[Tutor] Methods that return instances of their own class?
Che M
pine508 at hotmail.com
Thu Oct 15 19:33:51 CEST 2009
> In particular, I'm trying to run a simple prisoner's dilemma game, and
> I want to make a "game" object that has a method which returns the
> "game" object with the payoffs reversed; that is, the payoff matrix
> from the other player's point of view. Basically a kind of transpose
> which is specific to this application.
Since this is the tutor list, I'd like to ask some questions about
structures used here that I haven't encountered before. I hope
you'll excuse me asking instead of Googling them, but words like
list and value are tough to get the relevant sense of them for
these cases...
> class Payoffs(list):
> def __init__(self, value=None):
> list.__init__(self)
This class is a list that has methods? That seems sort
of unusual to me. Am I interpreting that right?
How is this class called? With a list AND a value? What
does it mean to initialize a list (the third line?).
> if value==None: # use a default prisoner's dilemma
> value=[[(3,3),(0,5)],
> [(5,0),(1,1)]]
> self.extend(value)
This means that the list that is the instantiation of this
class is being extended by the hardcoded values given
here. But if value == None, was there any list to extend,
or was it an empty list, []? Why not just pass a list and
to a class directly, and if not use a default list without
having to use .extend()? There is no case here in which
a passed-in list would be extended with a hardcoded list,
correct?
> def __repr__(self):
> l1="Your Choice: Cooperate Defect\n"
> l2="My choice: -------------------------\n"
> l3="Cooperate | (% 3d,% 3d) | (% 3d,% 3d) |\n" % (self[0]
> [0][0], self[0][0][1], self[0][1][0], self[0][1][1])
> l4=" ----------------------- \n"
> l5="Defect | (% 3d,% 3d) | (% 3d,% 3d) |\n" % (self[1]
> [0][0], self[1][0][1], self[1][1][0], self[1][1][1])
> l6=" -------------------------\n"
> return l1+l2+l3+l4+l5+l6
What is the reason for using __repr__() here and also
this |1 style? I have not seen this before.
> def transpose(self):
>
> And that's where I'm at. How can I have the transpose method return
> another Payoffs object?

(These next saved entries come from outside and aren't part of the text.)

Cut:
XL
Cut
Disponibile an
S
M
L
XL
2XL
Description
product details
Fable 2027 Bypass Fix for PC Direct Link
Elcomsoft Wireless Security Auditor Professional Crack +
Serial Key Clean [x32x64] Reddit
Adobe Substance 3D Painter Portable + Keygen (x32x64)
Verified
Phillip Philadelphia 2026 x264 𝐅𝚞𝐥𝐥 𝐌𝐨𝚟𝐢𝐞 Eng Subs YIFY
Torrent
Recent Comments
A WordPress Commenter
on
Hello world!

Here's the beginning of it:
>
> def transpose(self):
> trans=[[(self[0][0][1],self[0][0][0]), (self[1][0][1],self[1]
> [0][0])],
> [(self[0][1][1],self[0][1][0]), (self[1][1][1],self[1]
> [1][0])]]
Did this have to be hardcoded like this, or is there a more
Pythonic way to transpose the payoff list? Maybe it needs
to look like this, but this does not strike me as very readable.